La vacanza in famiglia è il momento per dedicarsi a giochi nuovi, per il divertimento di grandi e piccini: guardare le stelle è sicuramente uno di questi. Riconoscere le costellazioni, scoprire storie antiche, rimanere affascinati dalla bellezza del cielo. In crociera, in mezzo all'oscurità della distesa salata, possiamo ammirare le stelle insieme ai nostri bambini e spiegare loro i segreti più curiosi. Ecco alcuni suggerimenti per godere di uno spettacolo incredibile, quelle stelle che hanno guidato antichi naviganti, grazie al magico buio del cielo limpido della notte e al silenzio del mare.

"L’astro dei naviganti era noto anche come Alrukaba, letteralmente “ginocchio”, chiamato così dagli astronomi arabi, fra i primi a studiare e dare un nome alle stelle. "

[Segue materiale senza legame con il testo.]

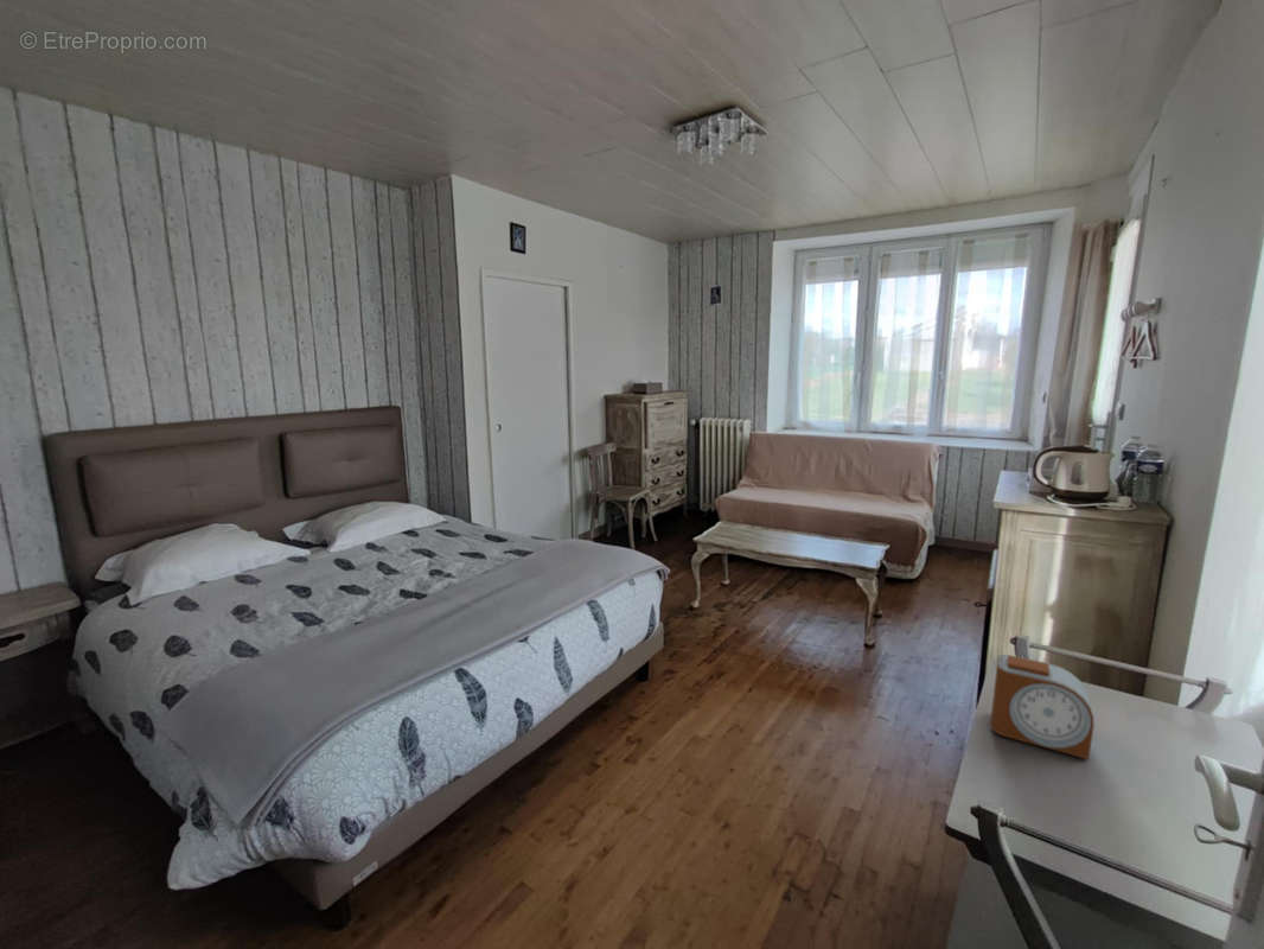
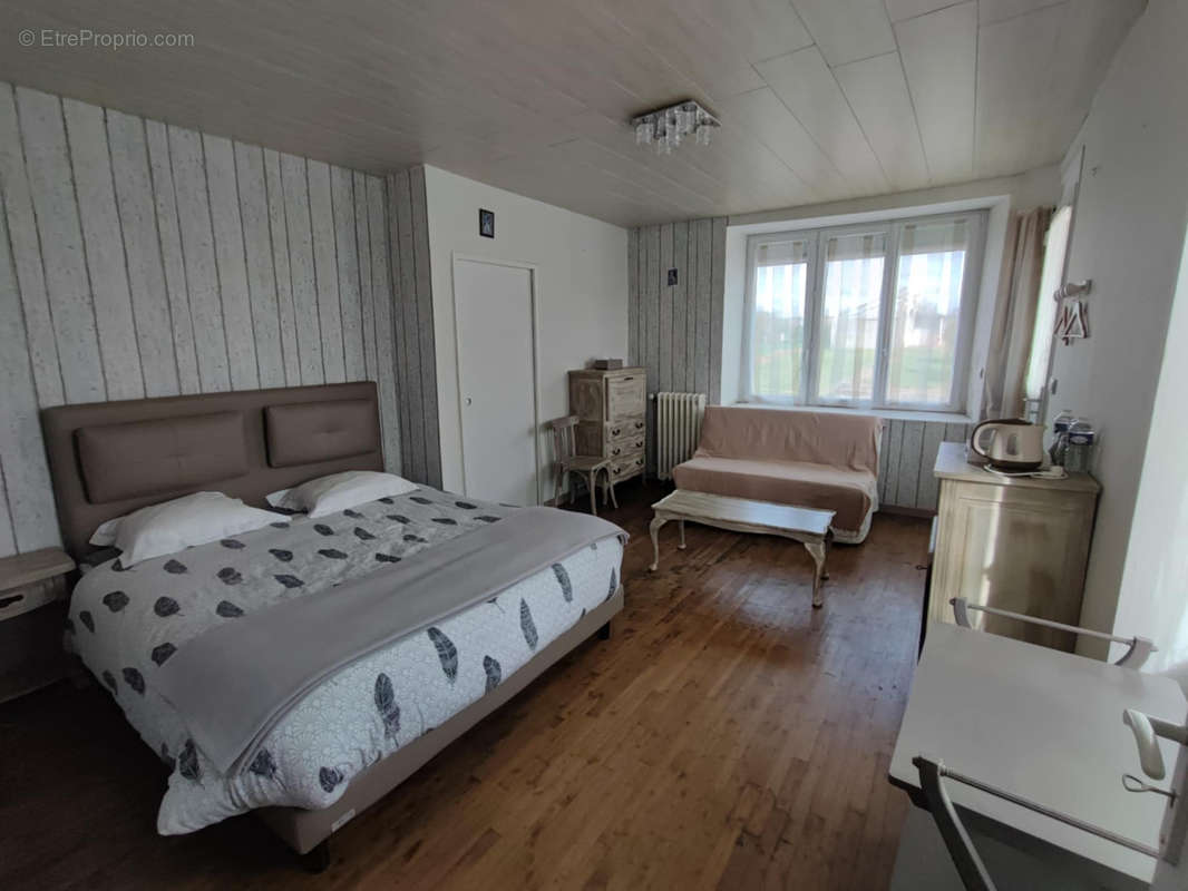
- alarm clock [990,654,1096,760]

Come orientarsi sulla volta stellata?

Il cielo un tempo era l’unico strumento che si aveva in mezzo al mare per orientarsi ed è proprio qui che la visione delle stelle è migliore, lontano dalle illuminazioni delle città. Da dove iniziare? La costellazione più semplice da riconoscere è l’Orsa Maggiore: portate i bambini sul ponte della nave e osservate il cielo in direzione nord, da lì potrete indicare le sette stelle che la compongono. Nota come il grande carro, la sua storia nasce nell'antica Roma quando si abbinava la figura formata dalla costellazione con un gregge di sette buoi. Nel mondo arabo, invece, si immaginava la raffigurazione di un feretro seguito da tre donne. Dal centro dell'Orsa Maggiore aiutate i più piccoli a spostare lo sguardo dando loro dei punti di riferimento: a partire dalla Stella Polare, la più luminosa del gruppo, da cui sicuramente rimarranno affascinati, è possibile individuare l'Orsa Minore. Alcune curiosità da raccontare a tutta la famiglia: l’astro dei naviganti era noto anche come Alrukaba, letteralmente “ginocchio”, chiamato così dagli astronomi arabi, fra i primi a studiare e dare un nome alle stelle. Grazie all'inconfondibile forma a clessidra, Orione, che ricorda un gigante cacciatore presente nella mitologia greca e latina, spicca fra gli astri. Al centro è facile riconoscere le tre stelle allineate che formano la Cintura di Orione. Un'altra celebre costellazione è Cassiopea: tenendo come riferimento la stella polare, è opposta all'Orsa Maggiore. Secondo la leggenda Cassiopea, regina d'Etiopia, fu cacciata dal suo paese, ma venne liberata da Perseo. Fra le due costellazioni dell'Orsa Maggiore e Minore si estende il Drago, battuto da Ercole, che nella mitologia aveva cento teste e custodiva il giardino delle Esperidi. Vicino, è facile riconoscere Vega, luminosa e visibile d'estate.

Astri e leggende

Raccontare le storie degli astri ai propri figli li appassionerà ancor di più all’osservazione delle costellazioni. I miti dei popoli antichi tramandano racconti densi di suggestione, come una leggenda dell'antica Grecia, secondo la quale in mezzo al Carro si troverebbe una piccola stella, chiamata stella della morte. Il lugubre nome deriva dal fatto che, quasi sempre invisibile, chi fosse riuscito a scorgerla la notte prima della battaglia sarebbe caduto in guerra. Prima di partire per la crociera, potete creare aspettativa nei bambini regalando loro alcuni libri sulle stelle: non vedranno l’ora di poter scorgere gli astri durante la vacanza! Ai più piccoli, dai 3/4 anni in poi, potete leggere Lo spazio di Rob Lloyd Jones, un libro che esplora le meraviglie del cielo, tra pianeti, stelle e astronauti con 60 finestrelle da sollevare per scovare le informazioni più curiose sullo spazio. Per i più grandicelli, dai 6/7 anni in poi, l’autore inglese Neal Layton propone un libro pop up, intitolato Grande storia delle stelle. Dalle stelle alle galassie in…, per rispondere alle domande dei bambini: che cosa sono le stelle? Dove si trovano? Che cosa ci riserverà il futuro?

Le scoperte dell'astronomia si fondono con il fascino degli antichi miti, vere e proprie perle da tramandare ai bambini, stimolando la loro curiosità a saperne di più. Cullati dal rollio della nave, scrutare l'orizzonte insieme a tutta la famiglia sarà un dolce preludio prima di cadere fra le braccia di Morfeo.